[Work item] Nothing but the lines from the one containing "Gastric Electrical Stimulators Market" through the last line of the data below should be returned, each copied exactly.

Records from a dataset:
● ● ● ● ●
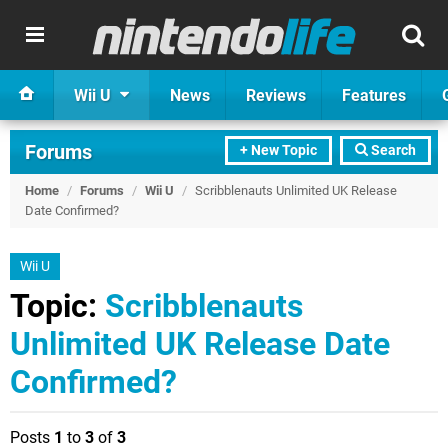
Wii U
News
Reviews
Features
Forums
+ New Topic
Search
Home
/
Forums
/
Wii U
/
Scribblenauts Unlimited UK Release
Date Confirmed?
Wii U
Topic:
Scribblenauts
Unlimited UK Release Date
Confirmed?
Posts
1
to
3
of
3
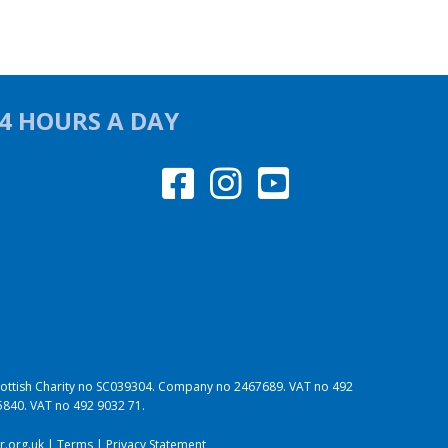
24 HOURS A DAY
 Scottish Charity no SC039304. Company no 2467689. VAT no 492
95840. VAT no 492 9032 71.
.org.uk
|
Terms
|
Privacy Statement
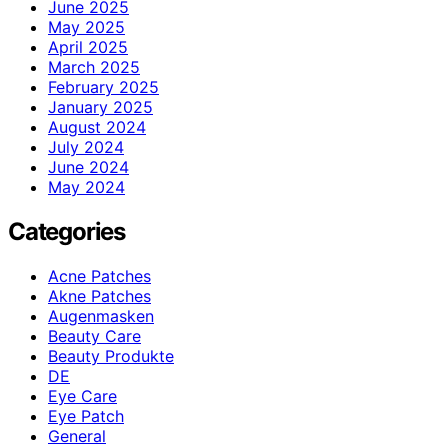
June 2025
May 2025
April 2025
March 2025
February 2025
January 2025
August 2024
July 2024
June 2024
May 2024
Categories
Acne Patches
Akne Patches
Augenmasken
Beauty Care
Beauty Produkte
DE
Eye Care
Eye Patch
General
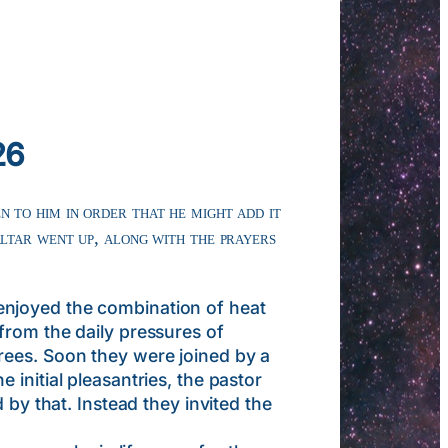
26
n to him in order that he might add it
ltar went up, along with the prayers
enjoyed the combination of heat
from the daily pressures of
rees. Soon they were joined by a
initial pleasantries, the pastor
 by that. Instead they invited the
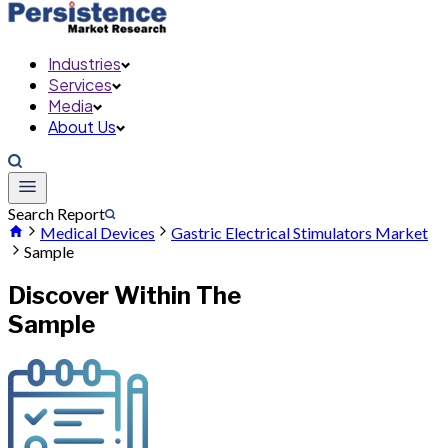
Industries
Services
Media
About Us
Search Report
Medical Devices
Gastric Electrical Stimulators Market
Sample
Discover Within The
Sample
● ● ● ● ●
[Expected answer]
Gastric Electrical Stimulators Market
Sample
Discover Within The
Sample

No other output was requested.